August is the month of Women in Translation. So, while shopping around for more books to include in my reading project, I came across this blog post on the disparity between male/female writers and, worse, translated male/female writers. Shocking! I thought, surely I’m doing better than this and started counting …  shocking again. 19 out of 59 books I’ve read so far were written by women (plus two collections where female writers had contributed). There’s definitely much room for improvement on my part.

On a brighter note, many thanks to Flora Alexander for introducing me to Jean Rhys.

57 Croatia: Zoran Ferić – The Death of the Little Match Girl

I think, this novel has been the first book ever that I’ve read that had a transgender character.

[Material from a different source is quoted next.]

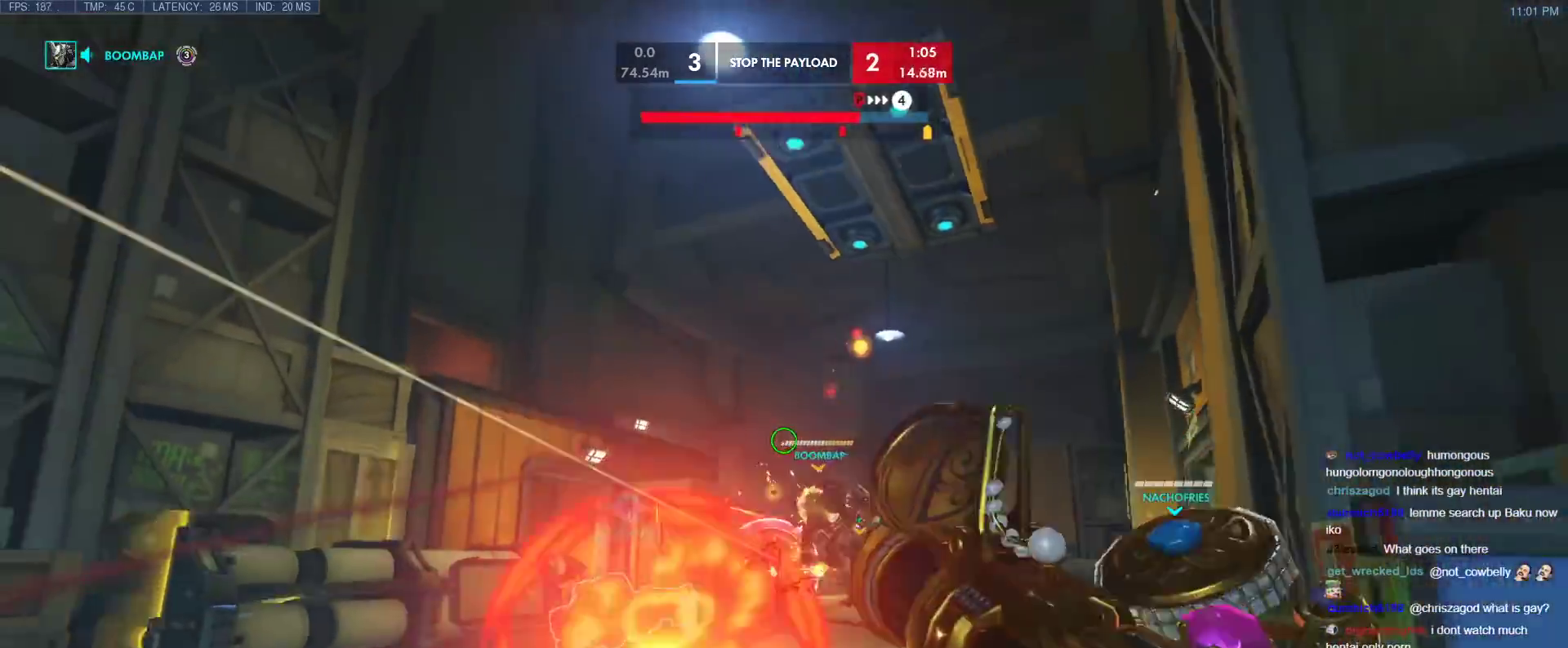
{"keys": ["w"], "events": [[150, "a", "down"], [150, "d", "up"], [183, "s", "up"], [233, "a", "up"], [283, "d", "down"], [333, "w", "down"], [383, "d", "up"]]}
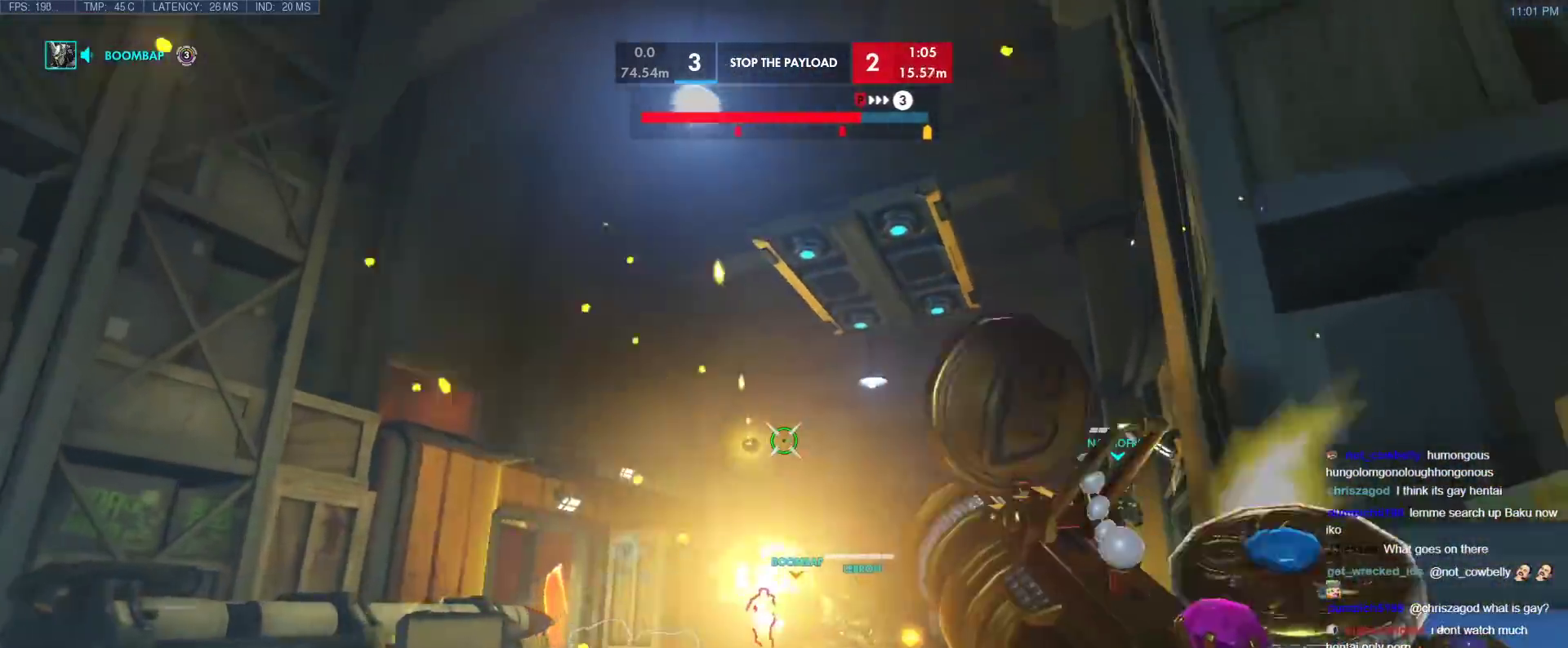
{"keys": ["a", "s"], "events": [[67, "d", "down"], [250, "w", "up"], [300, "d", "up"], [350, "a", "down"], [400, "s", "down"]]}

So I thought it would be a fascinating new world to explore. Sadly, the underlying stereotyping, and on top of that homophobia, made this book much less fun to read than the cover and blurb promised.

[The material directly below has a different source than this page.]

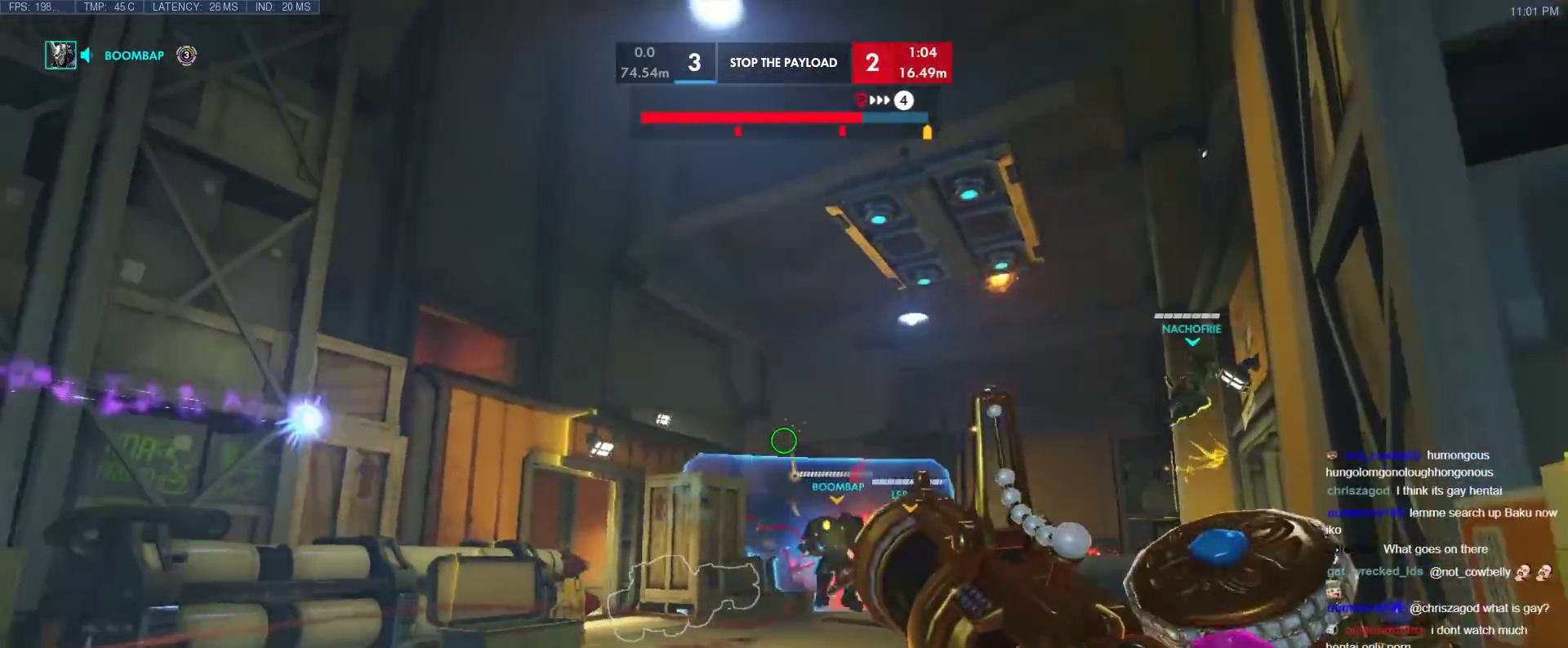
{"keys": ["a"], "events": [[117, "a", "up"], [117, "d", "down"], [117, "s", "up"], [267, "w", "down"], [417, "a", "down"], [417, "d", "up"], [450, "w", "up"]]}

58 Dominica: Jean Rhys – Wild Sargasso Sea

This rather exceptional take on Jane Eyre added a much-needed voice to the choir of characters. I always thought of the Caribbean as a paradise on earth, but I’m beginning to realise how wrong I was.

59 South Korea: Han Kang – The Vegetarian

This novel is probably one of the weirdest books I’ve ever read. It started off quite funny, but then suddenly took a very dark turn. I found it one of these books in which no word is superfluous. It is a disturbing work, however, in my eyes absolutely worth the praise it has got.